Swimming in a canoe around the Ha Long Bay, making new friends, dancing in the sky bar (at floor number 62!!!), spending millions (literally, but millions of dongs) at the night market, having fun at garden party in the Eden club, playing beer pong near the West Lake, drinking a peach tea (with dry fruits inside), spending hours in the local zoo and eating a lot of street food – that is how my stay looked like. And again I made friendships that have lasted till now. I met my best friend that I have knew from Bangkok – a crazy french guy. I lied with 16 years old Ukrainian girl, who didn’t really get it that I wouldn’t be amazed if she would jump on my bed, drunk, with a bottle of wine in her hand, screaming and trying to open it.

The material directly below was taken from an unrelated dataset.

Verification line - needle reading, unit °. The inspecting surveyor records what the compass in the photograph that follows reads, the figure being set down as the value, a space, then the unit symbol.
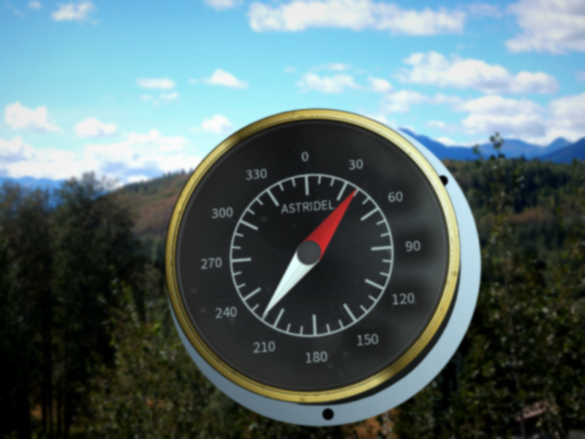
40 °
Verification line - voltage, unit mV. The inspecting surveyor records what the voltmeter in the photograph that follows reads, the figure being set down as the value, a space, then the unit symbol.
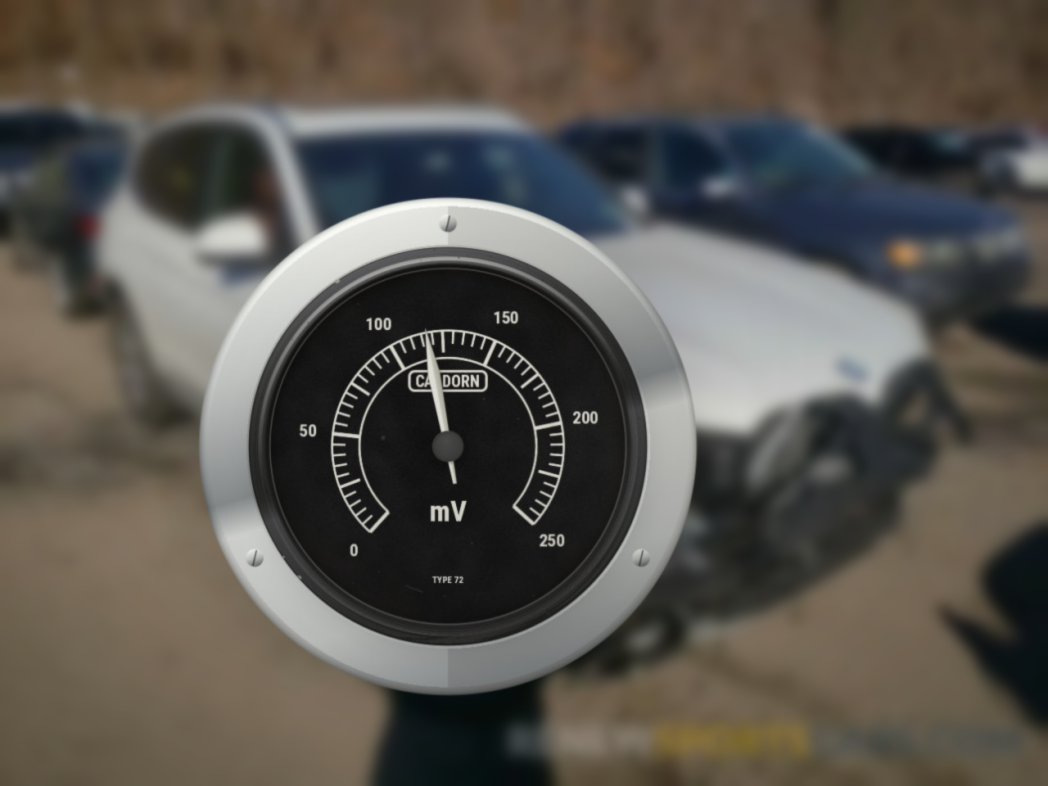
117.5 mV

But at least at day time she tried to be normal and I can honestly say that I liked this young crazy girl. I met a polish girl, with whom I was living afterwards, who became my bestfriend. At first I thought of her as a mean, blonde thing that I just had to tolerate and then we started talking. (If you are reading this – you know I love you even when you are mean asf).
I coudn’t imagine a week without going out with our vietnamese friend for a glass of wine near West Lake, playing stupid cards games and singing songs that I can’t even remember now. I got used to princesses (two guys, my frenchie crazy friend and the polish “i know everything” type of boy) who seemed to be worst than most of girls taking care of their perfect skin, tooth and being quite impressed (especially the polish one) that when someone says “I’m broke” it doesn’t mean that he or she is injured – it just means that the person doen’t have money. I’m wondering if they finally got it. I miss even the girls with who at my last week we didn’t speak much and we quarreled – a lot. Right now I don’t even know why, but I know who began all of this – native 1,5m guy – thanks a lot for being the reason of this mess.
I was dancing around the European part of the Saigon city, singing in the caraoke bars, reading books, buying things that I have already lost and drinking vietnamese coffee that I truly miss. And then I had to leave. Again. This time I wasn’t crying that much. I was sad but I wanted to get back to my normal life. To school, books, my desk, dog, guinea pig, mom.
That’s why I didn’t want to let go 2015. I wanted to live my 2015 life full of travels, success, happiness. I’m scared of 2016 because everything ends in this year. In few months I’m going to finish high school, I will sit the matura exam, get my driving licence, I will change my life, start new chapter. I am excited for the new beggining but also sad that to start fresh something has to end.